Two people looking at a resume
Jun 19, 2024

Tuck Admissions Insights: Make Your Resume Shine

By Kristin Roth
Associate Director of Admissions, Evaluation

Want to make your resume shine? Review the following guidance on format, content, and more.

A Resume, A Snapshot
Your resume is the only document your Tuck interviewer will see prior to interviewing you. Having a resume that represents your work impact, skills, interests, and community involvement creates a strong first impression and allows you to highlight specific meaningful aspects of your experience to others. Your resume should be a snapshot of experiences and achievements and show that you have the transferable skills needed to succeed in an academic setting and beyond the classroom. Your resume helps us understand how you align with the accomplished criterion and can be used as a vehicle to highlight the smart, aware, and encouraging criteria as well. This is a heavy and achievable lift for this important one-page document! 

The Format
Your resume should be limited to one page to allow the reader to navigate to key information quickly. In addition to fitting everything you’d like to highlight on one page, pay attention to the margins (not too narrow), spacing (1.0 suggested), and font size (no smaller than 10 point). Maintain formatting consistency throughout the resume and use white space for easy reading. We do not have a preferred template for candidates to use. However, if you’d like additional guidance on how to best structure and format your resume, including a Tuck resume format template as an example, take a look at our resume writing guide.

Content
Quality, not quantity, is key. If you list everything you have done at every job, you’ll end up with a long resume and show a lack of awareness as well. While every resume is unique, the most impactful ones follow a similar format:

  • Focus on achievements, not responsibilities. One way to differentiate between the two is to ask yourself—“If I Ieave this job, will the next person who fills my role be able to write the same bullet point?” If the answer is yes, then there is room to improve. Your goal is to show the value you brought to the role. For instance, “Responsible for customer application processing” tells the reader about your experience but is not unique to you and may be relevant to all jobs in the same function. Ask yourself if there was anything you did to deliver above and beyond expectations. For instance: “Engaged with stakeholders across the company to create and implement interventions that helped reduce customer application processing time” provides evidence that you have transferable skills, not just functional experience.
  • Quantifying results can be useful but is not essential. To help the reader understand the scale of your achievement, you could add a level of detail to the above bullet such as “Introduced automated processes that decreased the customer application processing time from one month to two days.” However, every bullet does not need to include a numerical result, so don’t try to force it if something is not quantifiable. Please also know that your resume is equally valuable if you don’t come from what you might think of as a “traditional” business background and the work you do is not easily quantified. We’re excited to get to know you and your many accomplishments, regardless of your industry, and our experienced readers will calibrate your achievements and behaviors in the context of your work.
  • Show us how you achieved the result. We want to see how you approached a task or problem rather than just the result. What were the steps you took that were essential drivers of success? Consider the difference between “solved quality issue with production line and saved $Xm per year” and “solved quality issue by investigating source of problem, mining data, running workshops with staff, and leading team to design new process, saving $Xm per year.” The second version emphasizes the route you took to success and allows us to get a better read on how you demonstrate our accomplished criterion.

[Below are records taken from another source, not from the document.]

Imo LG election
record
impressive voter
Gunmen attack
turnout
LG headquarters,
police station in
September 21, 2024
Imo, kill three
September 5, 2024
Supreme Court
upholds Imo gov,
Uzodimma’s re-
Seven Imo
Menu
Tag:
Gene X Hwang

Why is this important? You probably won’t need to tackle exactly the same problem at Tuck as you did previously in your career. We’re interested in your behaviors, the transferable skills that can indicate your impact at Tuck and in your professional life. They help us calibrate across diverse backgrounds and experiences. By providing examples of your behavior, you show us how you earned those impressive results and that your strong performance can be replicated at Tuck and beyond. 

Beyond Your Professional Experience
Finally, pay attention to the non-professional part of your resume. The Education and Personal sections of your resume are just as important as the professional section and are used for the same purpose—to showcase your achievements and transferable skills. Use the Education section to show us more than just the school(s) you have attended—we see this information in your application and on your transcript(s). Focus on showing leadership and/or involvement (for instance, clubs or societies that you led), entrepreneurial mindset (clubs and societies that you founded) and evidence of achievement (strong GPA, strong GMAT/GRE, academic or athletic achievements, Dean’s List, etc.).

Use the Personal section to highlight leadership and/or involvement, achievement (e.g., pastimes that show a commitment to excellence), or a desire to drive change (community contributions, etc.). And if space allows for it, consider adding one or two lines in your personal section that are purely about your interests. This information helps us see more of you, the applicant, and is often used by our interviewers to start small-talk and get to know you better. Be specific when listing interests, so instead of saying that you enjoy “baking and reading," consider writing “mastering sourdough bread baking and reading about Baroque composers.”

We hope this helps you craft a resume that closely reflects your achievements and interests.